Z amerykańskim sojusznikiem wysadzającym w powietrze swoim europejskim wasalom ważną infrastrukturę energetyczną, kto w EU potrzebuje jeszcze rosyjskiego wroga? Jeszcze mniej EU potrzebuje wroga chińskiego, będąc krytycznie zależna w wielu aspektach od Państwa Środka. Mimo to, z polecenia czy też z podpuszczenia Waszyngtonu, EU robi wszystko aby zantagonizować sobie także Chiny i odciąć się również od nich. W tym celu EU wprowadziła niedawno sankcje anty-chińskie, w postaci ceł zaporowych na sprowadzane do Europy chińskie samochody elektryczne. Głupotę tego kroku, stojącego w jaskrawej sprzeczności z pro ekologicznymi deklaracjami EU, oraz jego destrukcyjny dla całej EU charakter trudno jest nawet opisać.
Zacząć trzeba od tego że narzuceniem sobie nierealistycznie wysokich, niespotykanych nigdzie indziej na świecie standardów eko, takich choćby jak Zielony Ład, EU postawiła się na trajektorii ku ekonomicznej samodestrukcji.
Nie ma w tym ani krzty przesady. Nietrudno przecież przewidzieć do czego to wszystko zmierza. Wysokie ceny energii czynią całe połacie europejskiego przemysłu niekonkurencyjnymi. Wymusza to albo zamknięcia przedsiębiorstw albo ich exodus tam gdzie mogą nadal funkcjonować – do USA lub do Chin. Szczytem euro głupoty jest planowany na 2035 zakaz sprzedaży samochodów z silnikiem spalinowym w EU. Niedawna powódź w Polsce pokazała co warty jest samochód elektryczny w sytuacjach wyższej konieczności, takich jak nagła ewakuacja w klęsce żywiołowej.

[Dane]
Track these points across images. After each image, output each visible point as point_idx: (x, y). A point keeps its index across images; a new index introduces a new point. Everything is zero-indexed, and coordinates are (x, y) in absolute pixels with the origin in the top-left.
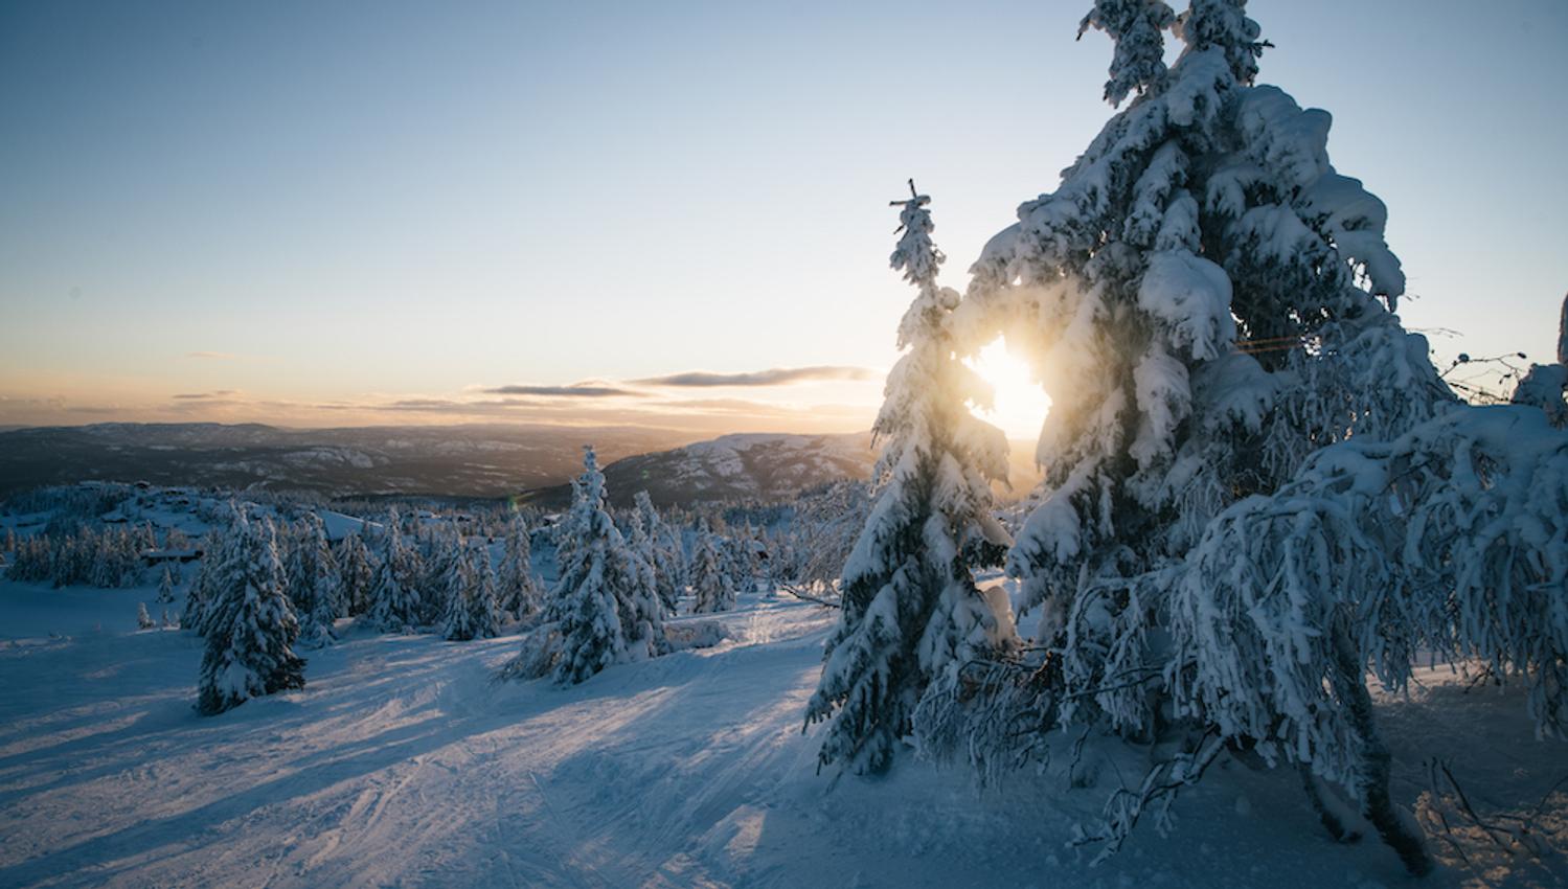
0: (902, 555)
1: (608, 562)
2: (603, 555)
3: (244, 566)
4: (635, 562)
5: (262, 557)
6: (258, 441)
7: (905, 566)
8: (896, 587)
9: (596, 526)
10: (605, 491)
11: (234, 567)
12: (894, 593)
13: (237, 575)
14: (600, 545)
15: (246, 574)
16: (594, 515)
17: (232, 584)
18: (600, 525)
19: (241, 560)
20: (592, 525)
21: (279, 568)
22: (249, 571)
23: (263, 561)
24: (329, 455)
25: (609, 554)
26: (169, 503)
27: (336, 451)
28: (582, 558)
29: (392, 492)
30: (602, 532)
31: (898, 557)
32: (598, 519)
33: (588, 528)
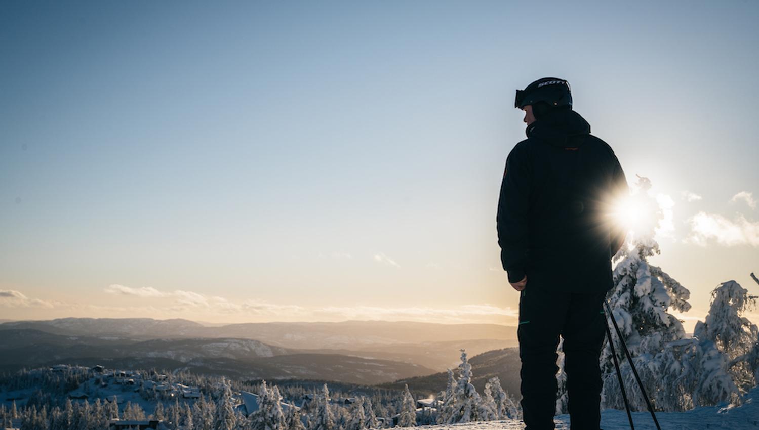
0: (564, 391)
1: (473, 410)
2: (471, 407)
3: (264, 414)
4: (487, 411)
5: (274, 410)
6: (182, 334)
7: (565, 394)
8: (562, 400)
9: (467, 392)
10: (471, 373)
11: (258, 415)
12: (561, 402)
13: (261, 420)
14: (469, 401)
15: (265, 419)
16: (466, 385)
17: (258, 425)
18: (469, 391)
19: (263, 411)
20: (465, 391)
21: (282, 417)
22: (267, 418)
23: (274, 412)
24: (238, 346)
25: (473, 406)
26: (119, 383)
27: (244, 343)
28: (460, 408)
29: (288, 378)
30: (470, 394)
31: (563, 391)
32: (468, 388)
33: (463, 392)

[Polecenia]
1. Przepisz wiersze danych od pierwszego aż po wiersz zawierający "6: (258, 441)" włącznie, zastępując "images" słowem "frames" i nie zmieniając niczego poza tym. Obrazy pomiń w odpowiedzi.
2. Dopisz dalszy ciąg tekstu o polityce UE wobec Chin, zaczynając zaraz po jego ostatnim zdaniu.
Tekst o polityce UE wobec Chin i wiersze danych są od siebie całkowicie niezależne.

[Odpowiedzi po kolei]
1.
Track these points across frames. After each image, output each visible point as point_idx: (x, y). A point keeps its index across frames; a new index introduces a new point. Everything is zero-indexed, and coordinates are (x, y) in absolute pixels with the origin in the top-left.
0: (902, 555)
1: (608, 562)
2: (603, 555)
3: (244, 566)
4: (635, 562)
5: (262, 557)
6: (258, 441)

2.
Niemcy – czołowy producent i eksporter najlepszych aut na świecie – w sposób wytłumaczalny jedynie zbiorowym amokiem, na te EUro wariacje przystali i je wspierali. Mimo że przemysł motoryzacyjny był od dekad ich dumą i sławą, stanowiąc koło zamachowe nie tylko dla ich gospodarki lecz i dla całej EU, Niemcy doprowadzili do postępującej deindustrializacji swojego kraju. Zakłady przemysłu samochodowego w szczególności są zamykane, proces kosztownego wypowiadania kolektywnych umów o pracę trwa. Jednocześnie uciekające z Niemiec moce produkcyjne pojawiają się w Chinach. Chińskie fabryki niemieckich koncernów produkują zasadniczo te same, spalinowe modele. Są one na tamtejszym, olbrzymim rynku poszukiwane i cenione od lat, a produkowane będą teraz do tego taniej. Czego taki Volkswagen czy BMW miałyby jeszcze szukać w ogarniętych amokiem Niemczech?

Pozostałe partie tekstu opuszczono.